Supplied data
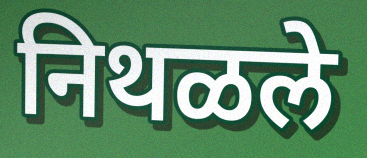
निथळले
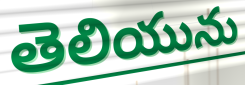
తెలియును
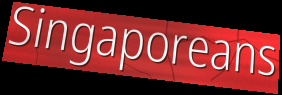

---

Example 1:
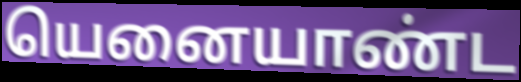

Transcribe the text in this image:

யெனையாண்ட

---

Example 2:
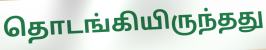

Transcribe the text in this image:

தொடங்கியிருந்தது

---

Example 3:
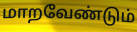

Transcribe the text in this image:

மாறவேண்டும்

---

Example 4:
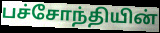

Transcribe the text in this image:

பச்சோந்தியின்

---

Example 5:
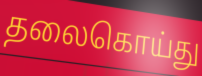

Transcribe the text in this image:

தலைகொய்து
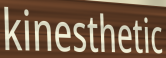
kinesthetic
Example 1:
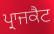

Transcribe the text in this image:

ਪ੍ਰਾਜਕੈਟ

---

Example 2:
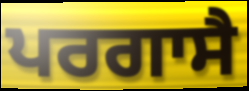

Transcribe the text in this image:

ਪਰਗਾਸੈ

Your goal
When a line in the data contains "Example", return it as written.

Exercise result
Example 1:
Example 2:
Example 3:
Example 4:
Example 5:
Example 1:
Example 2:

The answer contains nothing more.